AAA Mid-Atlantic says the average price of a gallon of regular gas in Philadelphia as of Saturday is now $5.01. That’s up 8 cents overnight, up 16 cents in the past week, up 56 cents in the past month, and $1.85 higher than one year ago.
In South Jersey, the average is $4.87. That’s up 8 cents overnight, up 16 cents in the past week, up 61 cents in the past month, and $1.84 higher than one year ago.
In Delaware, the gas price average is $4.78 – up 7 cents overnight, up 20 cents in the past week, up 53 cents in the past month, and $1.81 higher than one year ago.
The national average retail price for a gallon of regular, self-service gasoline stands at $4.81 per gallon, up 5 cents overnight, 21 cents in the past week, 51 cents in the past month, and $1.77 higher than one year ago.
Analysts say the pent-up urge for travel has so far outweighed the skyrocketing prices at the pump for many consumers, but two-thirds of drivers recently surveyed said they would change their driving habits if gas hit $4.50 a gallon and three-quarters said they would do so if it topped $5 a gallon.
AAA says pump prices are on the rise due to a number of factors – high crude oil prices, increased demand following the pandemic, the switchover to summer blend gasoline and some refineries shifting production from gasoline to diesel and jet fuel.
AAA has these gas saving tips for miscellaneous:
Get your vehicle checked out. Perform regular car maintenance at the intervals recommended by the vehicle manufacturer in the owner’s manual or as indicated by the in-car maintenance reminder system. Did you delay regular maintenance during the pandemic because you were driving less? Now is the time to get it looked at. Find a AAA Approved Auto Repair Facility here.
Keep tires properly inflated. Under-inflated tires can decrease your gas mileage by approximately 3 percent. Not to mention, properly inflated tires are safer and last longer. Check pressure in all four tires every two weeks with an accurate, hand-held air pressure gauge.
Know your octane. Do not purchase mid-grade or premium gas unless your owner’s manual specifically recommends it. According to AAA research, Americans waste more than $2.1 billion annually on premium gas in vehicles designed to run on regular fuel. AAA found no benefit to using premium gas instead of regular-grade fuel. At the time of the study, 70% of US drivers owned a vehicle that required only regular gasoline.
Avoid idling. Idling gets zero miles per gallon. Letting your vehicle idle for more than 10 seconds uses more gas than shutting it off and restarting. Don’t start your car until you are ready to go. The engine actually warms up more quickly once the car is operating, and will stay warm after stopping. Avoid drive-up windows – park and go inside instead.
Observe the speed limit. Gas mileage decreases rapidly at speeds above 60 mph. Each 5 mph you drive over 60 mph is like paying an additional $0.15 per gallon of gas. Using cruise control on the highway helps you maintain a constant speed and, in most cases, will save gas.
Drive sensitively. Aggressive driving (speeding, rapid acceleration and braking) wastes gas. It can lower your gas mileage by 33 percent at highway speeds and by 5 percent around town.
Consolidate trips. Combining wanderings into one trip saves you time and money. Several short trips taken from a cold start can use twice as much fuel as a longer multi-purpose trip covering the same distance when the engine is warm. With a little planning, you can avoid retracing your route and reduce the distance you travel as well. You’ll not only save fuel, but also reduce wear and tear on your car.

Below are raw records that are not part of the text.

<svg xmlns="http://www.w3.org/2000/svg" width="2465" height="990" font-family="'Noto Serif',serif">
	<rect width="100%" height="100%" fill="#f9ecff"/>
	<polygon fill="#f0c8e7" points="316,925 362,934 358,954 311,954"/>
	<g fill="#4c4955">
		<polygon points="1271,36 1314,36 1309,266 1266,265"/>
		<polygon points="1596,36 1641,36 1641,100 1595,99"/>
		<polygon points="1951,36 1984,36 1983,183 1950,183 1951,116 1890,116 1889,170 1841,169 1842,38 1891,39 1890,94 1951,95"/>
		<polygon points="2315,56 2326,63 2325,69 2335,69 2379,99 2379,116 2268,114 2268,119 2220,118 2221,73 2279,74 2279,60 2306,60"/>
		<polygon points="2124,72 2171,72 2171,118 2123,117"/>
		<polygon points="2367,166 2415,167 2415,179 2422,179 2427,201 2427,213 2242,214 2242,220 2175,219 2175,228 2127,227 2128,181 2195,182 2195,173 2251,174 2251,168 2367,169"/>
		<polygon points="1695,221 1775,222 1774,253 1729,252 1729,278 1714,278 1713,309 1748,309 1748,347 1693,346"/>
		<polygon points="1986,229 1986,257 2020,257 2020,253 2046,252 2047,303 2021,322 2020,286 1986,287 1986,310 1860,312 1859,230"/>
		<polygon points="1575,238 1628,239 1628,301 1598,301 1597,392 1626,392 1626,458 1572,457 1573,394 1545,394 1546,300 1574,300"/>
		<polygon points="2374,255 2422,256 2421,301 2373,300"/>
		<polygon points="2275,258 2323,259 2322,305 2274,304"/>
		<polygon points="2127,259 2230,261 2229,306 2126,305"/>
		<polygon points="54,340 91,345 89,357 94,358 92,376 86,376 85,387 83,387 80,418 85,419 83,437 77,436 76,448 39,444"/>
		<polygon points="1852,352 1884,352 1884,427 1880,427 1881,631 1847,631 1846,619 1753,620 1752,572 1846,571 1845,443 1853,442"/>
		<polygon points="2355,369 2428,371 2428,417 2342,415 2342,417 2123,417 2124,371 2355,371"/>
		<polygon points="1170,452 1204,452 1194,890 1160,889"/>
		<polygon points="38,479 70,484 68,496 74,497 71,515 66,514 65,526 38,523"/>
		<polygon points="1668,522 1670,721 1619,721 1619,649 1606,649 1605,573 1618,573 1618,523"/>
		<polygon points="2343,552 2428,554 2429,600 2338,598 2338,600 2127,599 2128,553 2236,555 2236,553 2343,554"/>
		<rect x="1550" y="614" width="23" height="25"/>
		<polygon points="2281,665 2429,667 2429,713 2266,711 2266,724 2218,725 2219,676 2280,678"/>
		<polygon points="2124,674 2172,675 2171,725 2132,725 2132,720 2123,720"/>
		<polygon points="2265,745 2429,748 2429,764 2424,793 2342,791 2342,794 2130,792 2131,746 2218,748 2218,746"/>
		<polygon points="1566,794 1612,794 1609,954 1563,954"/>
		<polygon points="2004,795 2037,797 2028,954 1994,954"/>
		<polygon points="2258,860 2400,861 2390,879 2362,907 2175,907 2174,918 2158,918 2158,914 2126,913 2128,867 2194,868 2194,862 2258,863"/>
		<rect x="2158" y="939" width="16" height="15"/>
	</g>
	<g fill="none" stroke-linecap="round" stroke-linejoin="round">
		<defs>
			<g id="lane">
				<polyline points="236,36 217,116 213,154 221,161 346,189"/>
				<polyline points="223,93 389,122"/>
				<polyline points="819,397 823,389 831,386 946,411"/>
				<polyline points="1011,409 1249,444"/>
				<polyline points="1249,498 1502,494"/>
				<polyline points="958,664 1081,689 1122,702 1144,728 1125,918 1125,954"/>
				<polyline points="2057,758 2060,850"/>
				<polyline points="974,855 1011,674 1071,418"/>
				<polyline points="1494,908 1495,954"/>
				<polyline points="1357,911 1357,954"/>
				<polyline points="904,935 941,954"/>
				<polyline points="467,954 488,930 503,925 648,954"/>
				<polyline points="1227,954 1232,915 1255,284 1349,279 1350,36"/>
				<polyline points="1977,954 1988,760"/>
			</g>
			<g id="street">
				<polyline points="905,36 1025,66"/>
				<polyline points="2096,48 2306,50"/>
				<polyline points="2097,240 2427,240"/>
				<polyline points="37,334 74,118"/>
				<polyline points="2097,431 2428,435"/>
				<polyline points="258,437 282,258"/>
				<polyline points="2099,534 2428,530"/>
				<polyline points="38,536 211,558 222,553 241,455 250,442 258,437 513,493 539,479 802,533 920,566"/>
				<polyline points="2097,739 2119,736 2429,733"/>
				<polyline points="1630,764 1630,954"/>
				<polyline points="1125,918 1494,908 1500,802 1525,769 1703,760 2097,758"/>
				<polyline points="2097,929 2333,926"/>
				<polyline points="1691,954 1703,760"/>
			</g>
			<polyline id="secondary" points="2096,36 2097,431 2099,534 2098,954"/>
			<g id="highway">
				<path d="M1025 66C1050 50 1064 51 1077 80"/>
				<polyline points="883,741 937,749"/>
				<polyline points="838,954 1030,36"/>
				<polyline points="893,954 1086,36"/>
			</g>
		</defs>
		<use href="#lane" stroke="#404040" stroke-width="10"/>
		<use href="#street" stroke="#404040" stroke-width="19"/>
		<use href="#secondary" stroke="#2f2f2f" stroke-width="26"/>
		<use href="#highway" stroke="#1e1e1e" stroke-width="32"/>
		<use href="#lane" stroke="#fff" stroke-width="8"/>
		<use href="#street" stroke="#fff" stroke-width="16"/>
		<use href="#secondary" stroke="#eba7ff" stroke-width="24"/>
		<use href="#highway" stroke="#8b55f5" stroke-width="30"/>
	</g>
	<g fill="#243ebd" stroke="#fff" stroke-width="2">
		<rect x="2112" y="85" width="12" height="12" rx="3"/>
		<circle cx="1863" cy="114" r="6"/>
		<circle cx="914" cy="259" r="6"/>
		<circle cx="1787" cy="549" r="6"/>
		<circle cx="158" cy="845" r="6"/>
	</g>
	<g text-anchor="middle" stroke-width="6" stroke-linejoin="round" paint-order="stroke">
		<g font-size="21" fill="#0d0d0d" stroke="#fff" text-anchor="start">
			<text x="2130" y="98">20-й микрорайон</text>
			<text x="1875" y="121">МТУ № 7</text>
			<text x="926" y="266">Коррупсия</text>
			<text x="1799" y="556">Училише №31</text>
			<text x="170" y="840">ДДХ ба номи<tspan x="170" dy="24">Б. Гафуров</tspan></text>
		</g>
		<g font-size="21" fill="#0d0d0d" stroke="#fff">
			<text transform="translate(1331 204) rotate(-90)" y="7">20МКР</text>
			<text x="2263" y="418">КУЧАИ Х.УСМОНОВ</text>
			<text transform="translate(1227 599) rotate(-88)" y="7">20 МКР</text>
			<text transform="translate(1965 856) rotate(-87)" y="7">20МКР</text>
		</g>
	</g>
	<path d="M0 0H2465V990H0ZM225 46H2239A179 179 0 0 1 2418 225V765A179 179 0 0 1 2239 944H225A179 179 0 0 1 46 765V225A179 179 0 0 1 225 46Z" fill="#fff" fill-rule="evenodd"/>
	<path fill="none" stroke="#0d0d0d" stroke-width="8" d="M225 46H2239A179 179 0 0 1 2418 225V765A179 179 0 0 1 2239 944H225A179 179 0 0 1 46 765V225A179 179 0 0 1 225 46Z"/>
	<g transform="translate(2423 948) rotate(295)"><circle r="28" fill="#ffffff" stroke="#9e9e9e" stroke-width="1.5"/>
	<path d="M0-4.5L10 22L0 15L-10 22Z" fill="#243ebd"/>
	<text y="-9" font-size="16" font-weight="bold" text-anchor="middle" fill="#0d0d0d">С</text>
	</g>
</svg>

Minimize drag. Drag reduces fuel efficiency. Driving with the windows open, using roof- or rear-mounted racks and carrying heavy loads increase vehicle drag. A roof rack or carrier provides additional cargo space and may allow you to meet your needs in a smaller, more fuel efficient car. However, a loaded roof rack can decrease your fuel economy by 5 percent. Reduce aerodynamic drag and improve your fuel economy by using a removable rack and placing items inside the trunk whenever possible. Avoid carrying unnecessary items, especially heavy ones. An extra 100 pounds in the trunk reduces a typical car’s fuel economy by 1-2 percent.
The Associated Press contributed to this report.